Above is mentioned the new and as asked by Sir @Joe & Sir @Stegan to bring my files out of the public_html

app.service file below:

[Unit]
Description=Gunicorn instance to serve app.maindomain.com application
After=network.target

[Service]
User=power99hosting
Group=power99hosting
WorkingDirectory=/var/www/maindomain/domains/app.maindomain.com/app
Environment="PATH=/var/www/maindomain/domains/app.maindomain.com/venv/bin"
ExecStart=/var/www/maindomain/domains/app.maindomain.com/venv/bin/gunicorn --workers 3 --bind unix:app.sock -m 007 wsgi:app

[Install]
WantedBy=multi-user.target

@Joe sir can u please prepare Apache conf file for me to proxy this site

Sir, please Answer

That’s quite a big ask. And after less than two hours of requesting, it’s pretty impertinent.

sir I have provided above with the files and folder structure newly set, but the document route in the apache config file is pointing towards the public_html, in my limited knowledge here app.py is the main entry point for your Flask application

As I indicated above changing an app from Nginx to Apache is not a simple task - likewise Apache to Nginx. Apache makes extensive use of .htaccess files Nginx does not. And anyway as already pointed out this is a Python app so should be proxy to localhost.

I stopped using Apache years ago. I also have only very little experience with Python.

As for time to get a response - please be aware that this is a forum and is dependant on the attention of its membership across the world and their various time zones - people sleep and their attention span is also limited to free time. Technical Support is limited (see Pro membership)

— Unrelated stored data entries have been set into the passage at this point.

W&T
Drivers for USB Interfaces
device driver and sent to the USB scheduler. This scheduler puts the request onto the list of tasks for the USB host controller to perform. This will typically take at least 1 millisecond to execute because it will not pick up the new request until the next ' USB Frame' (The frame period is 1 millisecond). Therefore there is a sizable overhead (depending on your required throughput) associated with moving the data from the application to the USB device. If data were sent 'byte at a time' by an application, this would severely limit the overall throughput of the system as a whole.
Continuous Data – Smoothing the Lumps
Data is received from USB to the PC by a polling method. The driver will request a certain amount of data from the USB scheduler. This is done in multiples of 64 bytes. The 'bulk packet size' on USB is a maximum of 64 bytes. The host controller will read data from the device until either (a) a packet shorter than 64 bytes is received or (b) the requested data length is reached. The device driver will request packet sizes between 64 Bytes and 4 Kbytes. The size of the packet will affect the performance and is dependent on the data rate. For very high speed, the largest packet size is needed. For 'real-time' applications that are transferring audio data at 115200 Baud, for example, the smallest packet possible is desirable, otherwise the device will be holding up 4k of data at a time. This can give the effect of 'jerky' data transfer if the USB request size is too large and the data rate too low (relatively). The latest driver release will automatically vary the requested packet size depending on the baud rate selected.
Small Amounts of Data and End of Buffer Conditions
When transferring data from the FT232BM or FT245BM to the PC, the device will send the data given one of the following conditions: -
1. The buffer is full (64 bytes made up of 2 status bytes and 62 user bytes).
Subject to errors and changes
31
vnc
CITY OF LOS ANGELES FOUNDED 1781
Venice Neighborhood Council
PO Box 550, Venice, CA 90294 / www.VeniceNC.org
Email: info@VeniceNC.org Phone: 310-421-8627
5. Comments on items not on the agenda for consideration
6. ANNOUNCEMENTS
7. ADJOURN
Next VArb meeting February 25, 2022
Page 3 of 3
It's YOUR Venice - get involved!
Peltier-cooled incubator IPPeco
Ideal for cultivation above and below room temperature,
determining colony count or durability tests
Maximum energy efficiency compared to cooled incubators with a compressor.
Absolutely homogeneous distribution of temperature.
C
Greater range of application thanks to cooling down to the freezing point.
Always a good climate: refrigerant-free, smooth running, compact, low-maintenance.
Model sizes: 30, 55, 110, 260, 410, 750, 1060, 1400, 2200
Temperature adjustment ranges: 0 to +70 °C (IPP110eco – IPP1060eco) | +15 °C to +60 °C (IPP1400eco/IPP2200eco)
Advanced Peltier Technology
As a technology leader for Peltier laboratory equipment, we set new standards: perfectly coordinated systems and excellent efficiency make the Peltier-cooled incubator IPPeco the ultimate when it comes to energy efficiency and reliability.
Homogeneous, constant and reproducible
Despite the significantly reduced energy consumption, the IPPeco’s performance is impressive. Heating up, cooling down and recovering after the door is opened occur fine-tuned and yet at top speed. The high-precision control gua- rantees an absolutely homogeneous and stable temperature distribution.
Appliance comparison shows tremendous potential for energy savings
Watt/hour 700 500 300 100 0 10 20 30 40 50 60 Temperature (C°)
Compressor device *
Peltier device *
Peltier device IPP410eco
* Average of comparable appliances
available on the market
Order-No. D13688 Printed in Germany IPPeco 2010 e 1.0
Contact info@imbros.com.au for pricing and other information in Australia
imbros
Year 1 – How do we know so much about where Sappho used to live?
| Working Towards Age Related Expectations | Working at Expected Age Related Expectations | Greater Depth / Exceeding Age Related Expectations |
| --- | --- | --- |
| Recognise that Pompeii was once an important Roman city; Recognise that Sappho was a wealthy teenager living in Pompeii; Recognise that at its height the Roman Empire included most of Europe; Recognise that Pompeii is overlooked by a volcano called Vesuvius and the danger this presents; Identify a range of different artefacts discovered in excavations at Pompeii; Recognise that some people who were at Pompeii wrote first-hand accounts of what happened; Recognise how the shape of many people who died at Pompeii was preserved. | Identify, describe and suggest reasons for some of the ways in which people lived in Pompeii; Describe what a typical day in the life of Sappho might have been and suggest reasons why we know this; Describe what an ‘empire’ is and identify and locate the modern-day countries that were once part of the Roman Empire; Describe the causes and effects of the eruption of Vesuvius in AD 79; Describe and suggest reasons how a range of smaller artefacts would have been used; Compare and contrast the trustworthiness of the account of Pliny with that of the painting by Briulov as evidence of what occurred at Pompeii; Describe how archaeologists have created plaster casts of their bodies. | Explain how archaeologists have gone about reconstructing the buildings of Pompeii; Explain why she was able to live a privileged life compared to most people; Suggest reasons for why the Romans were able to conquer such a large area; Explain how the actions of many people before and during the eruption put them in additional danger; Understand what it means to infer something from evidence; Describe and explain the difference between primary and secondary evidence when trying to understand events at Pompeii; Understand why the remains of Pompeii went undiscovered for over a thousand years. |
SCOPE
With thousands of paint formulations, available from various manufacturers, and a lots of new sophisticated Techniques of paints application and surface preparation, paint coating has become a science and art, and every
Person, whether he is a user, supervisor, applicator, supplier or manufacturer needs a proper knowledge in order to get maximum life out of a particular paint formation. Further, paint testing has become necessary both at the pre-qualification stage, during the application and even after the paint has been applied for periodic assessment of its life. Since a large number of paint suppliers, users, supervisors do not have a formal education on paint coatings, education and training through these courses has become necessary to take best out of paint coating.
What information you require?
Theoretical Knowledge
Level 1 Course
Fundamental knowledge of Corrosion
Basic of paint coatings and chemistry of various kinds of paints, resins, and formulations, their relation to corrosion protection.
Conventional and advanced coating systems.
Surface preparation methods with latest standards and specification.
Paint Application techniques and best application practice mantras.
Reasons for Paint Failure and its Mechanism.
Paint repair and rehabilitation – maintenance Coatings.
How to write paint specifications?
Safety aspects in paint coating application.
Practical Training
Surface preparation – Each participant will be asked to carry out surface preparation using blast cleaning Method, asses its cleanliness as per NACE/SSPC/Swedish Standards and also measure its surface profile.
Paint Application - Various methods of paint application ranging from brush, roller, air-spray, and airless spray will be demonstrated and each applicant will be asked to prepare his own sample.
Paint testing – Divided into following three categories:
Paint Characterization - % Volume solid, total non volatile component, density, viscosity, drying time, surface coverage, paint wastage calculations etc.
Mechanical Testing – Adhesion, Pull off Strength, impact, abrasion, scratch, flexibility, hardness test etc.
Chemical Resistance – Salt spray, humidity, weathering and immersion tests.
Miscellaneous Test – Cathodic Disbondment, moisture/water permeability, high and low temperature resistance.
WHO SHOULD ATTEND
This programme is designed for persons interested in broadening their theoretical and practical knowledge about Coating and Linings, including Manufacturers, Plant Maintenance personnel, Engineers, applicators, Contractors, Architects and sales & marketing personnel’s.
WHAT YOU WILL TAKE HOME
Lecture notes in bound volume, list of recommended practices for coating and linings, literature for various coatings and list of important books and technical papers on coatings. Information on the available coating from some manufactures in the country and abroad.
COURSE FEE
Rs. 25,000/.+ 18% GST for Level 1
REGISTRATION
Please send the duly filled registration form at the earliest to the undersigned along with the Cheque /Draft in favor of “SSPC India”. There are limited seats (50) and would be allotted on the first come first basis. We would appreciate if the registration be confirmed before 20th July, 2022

pro membership1527×137 17 KB

So with respect - please be patient.

No! That’s even worse. That is still a document root (where Python files do not belong), and it isn’t where homes live in a Virtualmin environment. You would ideally put applications that run under an application server in a directory in the home of the domain owner user (e.g. /home/domain-name/my-app), not in a document root. Apache does not run Python applications, so it doesn’t make sense to put those applications into the Apache document root. (It may be that your app also also uses static files, like HTML, images, media, etc., which you want the web server to serve, in which case you can/should put those files into the document root.)

But, the location is still not the reason your application isn’t working. The problem continues to be you need to proxy to applications that have application servers. You need a ProxyPass directive and maybe a ProxyPassReverse. Don’t forget to exclude .well-known so you can continue to get Let’s Encrypt certificates.

I can’t believe I have to link you to the damned documentation for the framework and language you chose yourself. Is this really how helpless you are? OK, fine, here it is:

https://flask.palletsprojects.com/en/stable/deploying/apache-httpd/

Since mod_proxy is almost certainly already loaded, you probably just need:

ProxyPass / http://127.0.0.1:8000/
RequestHeader set X-Forwarded-Proto http
RequestHeader set X-Forwarded-Prefix /

Obviously replacing the port with the port you’re application runs on. (Or file socket, which can be more secure.)